Problem description: Identify all lines below that hold "month" and collect them.

Data extracts:

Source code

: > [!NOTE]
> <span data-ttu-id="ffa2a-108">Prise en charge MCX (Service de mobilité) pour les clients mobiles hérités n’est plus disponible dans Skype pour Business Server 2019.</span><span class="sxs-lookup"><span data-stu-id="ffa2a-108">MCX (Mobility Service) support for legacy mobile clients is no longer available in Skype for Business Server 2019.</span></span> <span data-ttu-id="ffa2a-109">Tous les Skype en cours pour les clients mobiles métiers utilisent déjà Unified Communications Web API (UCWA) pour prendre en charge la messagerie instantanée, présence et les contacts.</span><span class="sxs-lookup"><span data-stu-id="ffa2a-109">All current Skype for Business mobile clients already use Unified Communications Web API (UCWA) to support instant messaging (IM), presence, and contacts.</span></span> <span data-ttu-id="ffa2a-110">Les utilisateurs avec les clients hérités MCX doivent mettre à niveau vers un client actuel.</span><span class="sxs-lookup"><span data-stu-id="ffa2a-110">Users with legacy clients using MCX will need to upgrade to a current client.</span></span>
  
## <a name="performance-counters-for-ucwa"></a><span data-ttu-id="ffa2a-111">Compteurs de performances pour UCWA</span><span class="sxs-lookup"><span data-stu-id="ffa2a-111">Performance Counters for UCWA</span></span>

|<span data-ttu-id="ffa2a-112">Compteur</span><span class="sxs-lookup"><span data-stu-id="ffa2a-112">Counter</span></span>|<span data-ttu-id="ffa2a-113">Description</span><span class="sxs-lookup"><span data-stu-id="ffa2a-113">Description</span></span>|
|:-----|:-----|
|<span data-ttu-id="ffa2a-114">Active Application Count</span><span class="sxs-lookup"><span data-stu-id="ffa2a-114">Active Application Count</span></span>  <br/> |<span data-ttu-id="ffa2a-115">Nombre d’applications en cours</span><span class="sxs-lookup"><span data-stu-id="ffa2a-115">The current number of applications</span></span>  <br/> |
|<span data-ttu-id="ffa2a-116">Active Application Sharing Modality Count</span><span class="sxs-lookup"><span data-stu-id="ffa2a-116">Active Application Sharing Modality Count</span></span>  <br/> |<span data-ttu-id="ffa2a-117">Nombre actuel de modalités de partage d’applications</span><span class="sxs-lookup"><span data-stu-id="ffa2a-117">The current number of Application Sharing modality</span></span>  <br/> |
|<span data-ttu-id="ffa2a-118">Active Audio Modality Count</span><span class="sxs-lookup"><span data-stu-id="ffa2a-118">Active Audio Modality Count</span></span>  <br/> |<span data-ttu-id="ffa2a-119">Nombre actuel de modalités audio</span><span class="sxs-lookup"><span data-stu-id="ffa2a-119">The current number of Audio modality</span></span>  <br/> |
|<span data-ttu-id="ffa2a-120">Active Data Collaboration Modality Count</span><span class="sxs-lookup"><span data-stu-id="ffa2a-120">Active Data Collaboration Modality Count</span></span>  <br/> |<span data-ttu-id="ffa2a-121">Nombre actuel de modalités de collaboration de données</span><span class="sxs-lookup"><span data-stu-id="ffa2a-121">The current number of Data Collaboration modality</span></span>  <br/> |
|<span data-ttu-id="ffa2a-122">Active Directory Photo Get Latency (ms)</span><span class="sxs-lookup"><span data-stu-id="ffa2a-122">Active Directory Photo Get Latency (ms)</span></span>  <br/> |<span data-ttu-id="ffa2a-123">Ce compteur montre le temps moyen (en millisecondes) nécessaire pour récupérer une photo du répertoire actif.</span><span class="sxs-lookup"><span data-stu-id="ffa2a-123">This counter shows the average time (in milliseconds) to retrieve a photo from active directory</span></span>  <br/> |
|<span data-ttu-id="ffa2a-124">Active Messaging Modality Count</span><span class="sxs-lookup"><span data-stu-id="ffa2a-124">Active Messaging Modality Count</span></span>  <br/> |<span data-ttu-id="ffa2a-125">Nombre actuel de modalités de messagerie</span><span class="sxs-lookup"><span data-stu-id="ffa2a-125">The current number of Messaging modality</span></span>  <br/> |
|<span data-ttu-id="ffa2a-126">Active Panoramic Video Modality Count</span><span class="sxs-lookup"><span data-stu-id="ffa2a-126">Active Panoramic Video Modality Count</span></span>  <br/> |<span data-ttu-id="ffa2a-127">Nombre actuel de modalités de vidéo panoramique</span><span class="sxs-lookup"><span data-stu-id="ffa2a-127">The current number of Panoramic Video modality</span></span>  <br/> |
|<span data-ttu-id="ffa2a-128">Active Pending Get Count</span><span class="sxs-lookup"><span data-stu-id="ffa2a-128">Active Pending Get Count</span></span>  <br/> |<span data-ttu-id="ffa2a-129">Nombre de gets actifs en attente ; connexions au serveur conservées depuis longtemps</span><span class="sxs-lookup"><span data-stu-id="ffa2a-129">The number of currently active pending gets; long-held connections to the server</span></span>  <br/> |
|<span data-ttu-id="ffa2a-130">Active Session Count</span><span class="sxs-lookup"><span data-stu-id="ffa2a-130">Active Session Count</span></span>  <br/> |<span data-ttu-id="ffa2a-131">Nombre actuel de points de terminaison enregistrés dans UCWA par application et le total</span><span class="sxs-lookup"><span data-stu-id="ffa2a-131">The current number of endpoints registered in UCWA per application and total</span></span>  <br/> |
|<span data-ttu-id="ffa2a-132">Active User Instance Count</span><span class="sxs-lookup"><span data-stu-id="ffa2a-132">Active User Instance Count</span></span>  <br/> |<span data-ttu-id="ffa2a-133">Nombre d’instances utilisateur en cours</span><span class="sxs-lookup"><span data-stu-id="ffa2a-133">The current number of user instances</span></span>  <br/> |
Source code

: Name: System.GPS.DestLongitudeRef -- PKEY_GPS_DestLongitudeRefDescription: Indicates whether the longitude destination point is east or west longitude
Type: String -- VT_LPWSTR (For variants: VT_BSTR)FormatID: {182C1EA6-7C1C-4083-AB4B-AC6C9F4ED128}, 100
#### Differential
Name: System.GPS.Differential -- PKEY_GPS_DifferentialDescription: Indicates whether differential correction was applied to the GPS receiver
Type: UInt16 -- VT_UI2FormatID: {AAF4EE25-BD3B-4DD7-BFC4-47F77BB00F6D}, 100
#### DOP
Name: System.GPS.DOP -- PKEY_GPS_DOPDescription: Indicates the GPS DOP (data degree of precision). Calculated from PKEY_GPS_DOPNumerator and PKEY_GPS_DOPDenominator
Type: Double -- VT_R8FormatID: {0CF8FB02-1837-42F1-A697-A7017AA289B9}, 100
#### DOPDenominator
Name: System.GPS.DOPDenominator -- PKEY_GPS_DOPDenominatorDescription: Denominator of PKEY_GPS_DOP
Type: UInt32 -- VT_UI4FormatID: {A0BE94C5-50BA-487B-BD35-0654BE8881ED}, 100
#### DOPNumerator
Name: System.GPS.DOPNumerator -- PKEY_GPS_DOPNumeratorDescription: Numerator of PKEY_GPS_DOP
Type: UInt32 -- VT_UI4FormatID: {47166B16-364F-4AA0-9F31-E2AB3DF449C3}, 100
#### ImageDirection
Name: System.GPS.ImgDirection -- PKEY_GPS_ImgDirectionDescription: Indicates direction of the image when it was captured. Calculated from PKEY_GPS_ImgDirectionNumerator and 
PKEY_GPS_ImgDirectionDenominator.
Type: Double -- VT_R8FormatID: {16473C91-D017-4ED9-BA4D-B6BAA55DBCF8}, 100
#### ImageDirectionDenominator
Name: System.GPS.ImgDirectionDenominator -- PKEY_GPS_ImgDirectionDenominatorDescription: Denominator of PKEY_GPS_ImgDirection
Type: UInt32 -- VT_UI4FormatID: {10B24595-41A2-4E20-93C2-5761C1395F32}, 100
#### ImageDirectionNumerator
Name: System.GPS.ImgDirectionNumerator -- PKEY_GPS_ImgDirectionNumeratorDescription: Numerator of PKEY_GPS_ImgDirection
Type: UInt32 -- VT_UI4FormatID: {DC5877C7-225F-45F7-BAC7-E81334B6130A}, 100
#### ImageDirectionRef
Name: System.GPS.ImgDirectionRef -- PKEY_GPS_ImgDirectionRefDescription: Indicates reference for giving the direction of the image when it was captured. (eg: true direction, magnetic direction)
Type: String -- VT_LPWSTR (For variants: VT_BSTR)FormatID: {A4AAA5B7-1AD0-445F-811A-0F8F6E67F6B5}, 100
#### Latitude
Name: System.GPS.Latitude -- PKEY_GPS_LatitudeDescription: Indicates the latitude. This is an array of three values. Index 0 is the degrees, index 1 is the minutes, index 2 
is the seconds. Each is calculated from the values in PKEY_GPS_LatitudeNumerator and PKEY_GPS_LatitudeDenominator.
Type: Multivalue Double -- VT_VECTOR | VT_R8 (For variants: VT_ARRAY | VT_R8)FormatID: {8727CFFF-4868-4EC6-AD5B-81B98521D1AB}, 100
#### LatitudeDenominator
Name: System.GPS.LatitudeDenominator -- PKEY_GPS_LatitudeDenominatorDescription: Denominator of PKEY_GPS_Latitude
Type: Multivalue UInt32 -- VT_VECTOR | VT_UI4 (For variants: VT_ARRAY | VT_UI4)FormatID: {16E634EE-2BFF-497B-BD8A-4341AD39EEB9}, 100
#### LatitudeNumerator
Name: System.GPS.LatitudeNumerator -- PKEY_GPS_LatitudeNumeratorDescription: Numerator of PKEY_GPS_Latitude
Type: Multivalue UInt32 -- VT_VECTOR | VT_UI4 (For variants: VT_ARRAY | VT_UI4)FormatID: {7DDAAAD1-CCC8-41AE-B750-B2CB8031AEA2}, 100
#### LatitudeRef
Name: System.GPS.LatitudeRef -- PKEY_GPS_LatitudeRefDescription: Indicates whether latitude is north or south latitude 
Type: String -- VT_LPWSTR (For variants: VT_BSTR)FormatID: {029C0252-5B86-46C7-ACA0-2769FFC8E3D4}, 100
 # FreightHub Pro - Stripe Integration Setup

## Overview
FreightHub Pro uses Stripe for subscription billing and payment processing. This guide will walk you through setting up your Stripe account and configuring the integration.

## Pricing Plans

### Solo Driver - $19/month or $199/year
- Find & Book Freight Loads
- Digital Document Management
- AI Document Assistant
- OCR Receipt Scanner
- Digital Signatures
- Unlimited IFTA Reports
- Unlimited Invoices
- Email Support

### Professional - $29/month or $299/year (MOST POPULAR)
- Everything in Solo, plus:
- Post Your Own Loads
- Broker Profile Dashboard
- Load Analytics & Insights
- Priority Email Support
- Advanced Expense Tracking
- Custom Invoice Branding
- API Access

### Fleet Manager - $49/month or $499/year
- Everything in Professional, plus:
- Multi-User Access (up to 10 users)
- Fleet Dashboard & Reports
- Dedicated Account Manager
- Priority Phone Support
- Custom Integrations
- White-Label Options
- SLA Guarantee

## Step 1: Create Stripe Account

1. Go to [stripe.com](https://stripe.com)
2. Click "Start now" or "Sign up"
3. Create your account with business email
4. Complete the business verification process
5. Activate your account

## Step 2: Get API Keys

Result of the exercise:
### Solo Driver - $19/month or $199/year
### Professional - $29/month or $299/year (MOST POPULAR)
### Fleet Manager - $49/month or $499/year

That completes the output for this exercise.